I have a script that runs for a few minutes as a job on the cluster in the production environment. There are between 0 and 100 such jobs, each with 1 script per job, running at the same time on the cluster. Usually, there are no jobs running, or a burst of about 4-8 such jobs.
I want to prevent such jobs from running when I deploy a new version of the code into production.
How do I do that to optimize maintainability?
My initial idea was this:
- Use a semaphore file or a lock file that is created at the beginning of deployment and then removed after the code has been deployed. Deploy runs for 0.5 - 10 min, depending on the complexity of the current deploy tasks.
- This lock file is also automatically deleted by a separate cron job after, for example, 30 min, if deploy fails to remove this file. For example, if the deploy in rudely killed, this file should not hang around forever blocking the jobs. That is, the file is deleted by a separate cron job if it is older than 30 minutes.
- The production code checks for this lock file and waits until it is gone. So the jobs wait no more than 30 min.
I am concerned about possible race conditions, and considering maybe using a database-based solution. In the case of my application, I would use postgreSQL. This database-based solution may be more complex to implement and maintain, but may be less probe to race conditions.

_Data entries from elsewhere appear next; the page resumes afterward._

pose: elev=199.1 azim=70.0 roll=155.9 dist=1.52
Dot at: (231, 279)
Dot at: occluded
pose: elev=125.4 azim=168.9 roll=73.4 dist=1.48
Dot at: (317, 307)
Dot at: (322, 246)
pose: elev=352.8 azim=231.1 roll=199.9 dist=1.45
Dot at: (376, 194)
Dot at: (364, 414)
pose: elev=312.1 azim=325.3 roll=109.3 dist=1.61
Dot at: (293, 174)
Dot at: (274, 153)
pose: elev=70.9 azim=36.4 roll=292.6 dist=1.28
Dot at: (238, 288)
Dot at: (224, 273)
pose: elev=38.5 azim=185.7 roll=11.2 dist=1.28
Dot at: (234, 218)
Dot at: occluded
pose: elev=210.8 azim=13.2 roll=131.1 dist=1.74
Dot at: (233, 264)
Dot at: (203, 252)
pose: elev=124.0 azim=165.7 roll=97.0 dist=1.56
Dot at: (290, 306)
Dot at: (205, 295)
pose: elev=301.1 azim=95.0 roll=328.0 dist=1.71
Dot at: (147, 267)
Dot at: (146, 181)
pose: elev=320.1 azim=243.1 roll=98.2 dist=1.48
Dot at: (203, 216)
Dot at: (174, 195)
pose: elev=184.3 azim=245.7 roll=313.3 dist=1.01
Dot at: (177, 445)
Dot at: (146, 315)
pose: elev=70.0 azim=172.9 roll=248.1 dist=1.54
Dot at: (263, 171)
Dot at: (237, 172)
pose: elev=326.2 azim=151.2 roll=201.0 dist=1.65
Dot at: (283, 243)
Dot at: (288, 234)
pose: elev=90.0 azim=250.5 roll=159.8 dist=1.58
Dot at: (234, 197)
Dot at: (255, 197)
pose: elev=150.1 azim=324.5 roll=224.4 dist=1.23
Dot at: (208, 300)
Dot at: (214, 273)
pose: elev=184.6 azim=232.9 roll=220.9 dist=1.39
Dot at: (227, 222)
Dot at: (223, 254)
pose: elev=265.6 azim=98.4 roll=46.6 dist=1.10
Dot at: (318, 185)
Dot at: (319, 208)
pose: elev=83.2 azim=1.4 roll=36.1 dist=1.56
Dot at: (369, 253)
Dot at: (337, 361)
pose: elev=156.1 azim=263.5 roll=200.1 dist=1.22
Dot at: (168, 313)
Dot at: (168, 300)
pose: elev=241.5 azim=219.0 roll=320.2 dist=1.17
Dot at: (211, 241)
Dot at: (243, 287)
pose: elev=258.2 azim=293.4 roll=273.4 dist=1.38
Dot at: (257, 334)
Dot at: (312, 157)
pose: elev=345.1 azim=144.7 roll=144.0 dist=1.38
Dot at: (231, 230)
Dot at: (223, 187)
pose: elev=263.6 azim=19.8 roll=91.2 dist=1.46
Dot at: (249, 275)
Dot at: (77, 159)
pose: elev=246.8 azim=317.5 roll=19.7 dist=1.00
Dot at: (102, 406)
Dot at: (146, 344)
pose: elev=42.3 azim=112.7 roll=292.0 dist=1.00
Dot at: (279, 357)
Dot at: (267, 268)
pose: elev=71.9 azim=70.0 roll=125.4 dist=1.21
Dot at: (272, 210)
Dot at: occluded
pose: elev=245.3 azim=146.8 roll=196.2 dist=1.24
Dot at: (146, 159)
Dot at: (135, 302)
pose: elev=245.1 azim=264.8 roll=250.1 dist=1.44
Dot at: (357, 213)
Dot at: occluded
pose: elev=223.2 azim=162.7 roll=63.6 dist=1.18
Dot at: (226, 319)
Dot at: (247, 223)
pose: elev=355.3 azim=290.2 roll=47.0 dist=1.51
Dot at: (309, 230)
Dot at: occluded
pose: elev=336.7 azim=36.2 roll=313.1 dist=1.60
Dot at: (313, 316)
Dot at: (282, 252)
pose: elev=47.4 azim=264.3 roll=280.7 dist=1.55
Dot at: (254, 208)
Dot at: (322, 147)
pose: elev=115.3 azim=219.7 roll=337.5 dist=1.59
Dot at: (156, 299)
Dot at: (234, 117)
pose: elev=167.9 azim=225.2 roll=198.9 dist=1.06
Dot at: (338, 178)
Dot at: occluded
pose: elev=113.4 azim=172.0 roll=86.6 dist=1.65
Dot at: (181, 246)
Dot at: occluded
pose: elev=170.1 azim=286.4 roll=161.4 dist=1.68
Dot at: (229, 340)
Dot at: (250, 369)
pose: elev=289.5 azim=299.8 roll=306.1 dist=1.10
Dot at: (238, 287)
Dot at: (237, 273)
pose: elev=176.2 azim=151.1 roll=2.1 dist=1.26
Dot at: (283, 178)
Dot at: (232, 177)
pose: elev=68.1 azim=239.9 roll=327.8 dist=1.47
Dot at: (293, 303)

Perhaps there is a standard mechanism to achieve this in Capistrano, which is used for deployment of this code?
Notes:
When you answer the question, please compare maintainability of your suggested solution with that of the simple solution I propose above (using lock files)
I am not sure if I need to take the race conditions into account. That is, is this system (with lock files) really race condition-prone? Or is it an unlikely possibility?
FAQs:
Is there a particular reason these jobs shouldn't run during deployment?
I had cases when multiple jobs would run during mid-deployment, and fail because of that. Finding and rerunning such failed jobs is time-consuming. Delaying them during deployment carries only a small and rare performance hit, and is by far the most acceptable solution. For our system, maintainability is priority number one.